それはさておき、驚いたのは薬剤師の数。32万人以上いるのですね。以下、資格別従事者数です。近年、多くの私立医大で発覚した男女差別入試に鑑み、男女比も先の統計から引用しておきます。

医師数:339,623人(男77.2%・女22.8%)(平均年齢:50.1歳)
歯科医師数:107,443人(男75%・女25%)(平均年齢:52.4歳)
薬剤師数:321,982人(男38.6%・女61.4%)(平均年齢:46.6歳)

現在、薬学部を設置している大学は77大学で2021年の入学定員は11,797人です。
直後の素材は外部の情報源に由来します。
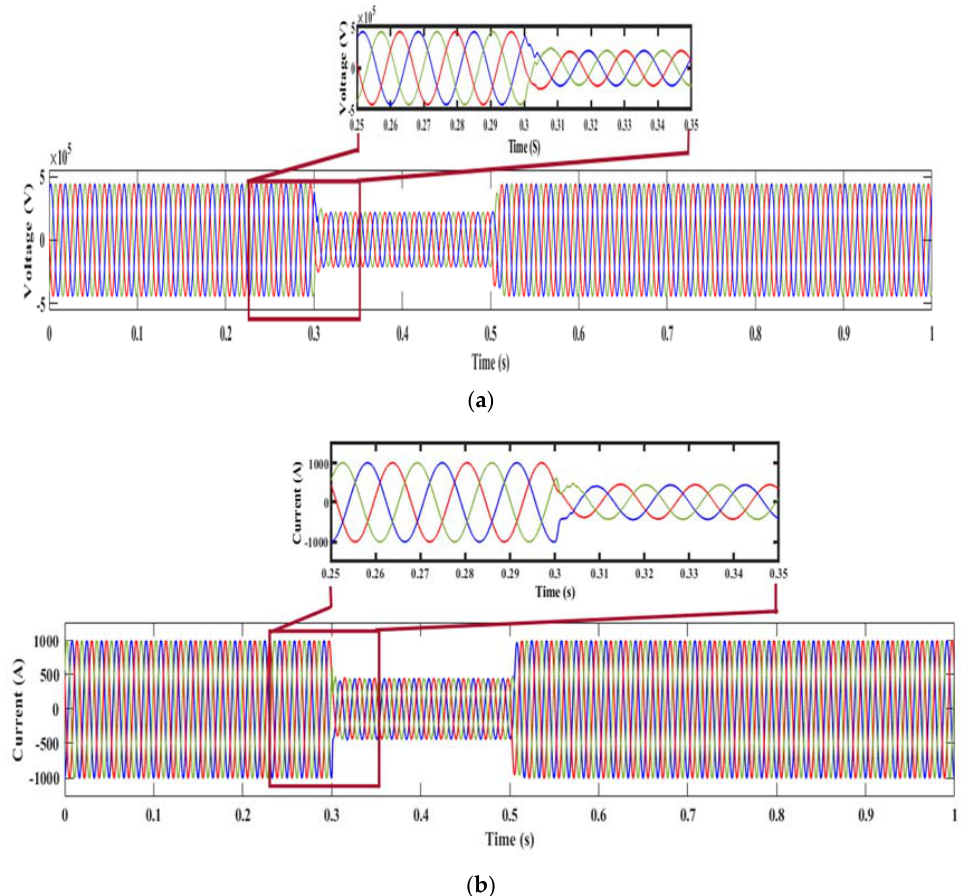
Mathematics 2022 , 10 , x FOR PEER REVIEW Figure 7. Analysis of ( a ) Bus 5 voltage and ( b ) Bus 5 current under power swing conditions.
薬剤師の数は今後も増え続け2045年には43万~45万人になるそうです。人口減少と学部定員増加がもたらす供給過剰は医師にとっても深刻な問題です。2033年には医師も需給バランスが均衡し、その後は供給過剰に転じる見方が有力です。

抜本的な対策は大学の淘汰だと思っています。朝日新聞記事が指摘しているように、薬学部を設置している私大58大学のうち22大学は入学者が定員の8割に届いていません。学費の安い国公立大学には優秀な学生が集まり、薬剤師国家試験の合格率は90%以上をキープ。一方、一部有名私大を除けば私大の薬剤師国家試験合格率は総じて低迷しています。医学部にも言えることですが、私大は表面上の国家試験の合格率を上げるために国家試験の合格水準に達しない成績の学生を容赦なく留年させます。従って、学部定員と国家試験合格者数に大きな開きがある大学の国家試験合格率は明らかに水増しされているのです。

真に憂慮すべきは医療全体のクオリティの低下です。薬剤師にも米国のように卒後研修を課すべきだという意見もあります。高度な専門性を求められる医師や薬剤師には、資格取得後も、定期的なqualification checkを行い、有能な医療従事者の待遇を改善していくべきだと思います。医療資格の一角が食えない資格になって本当に困るのは私たちなのです。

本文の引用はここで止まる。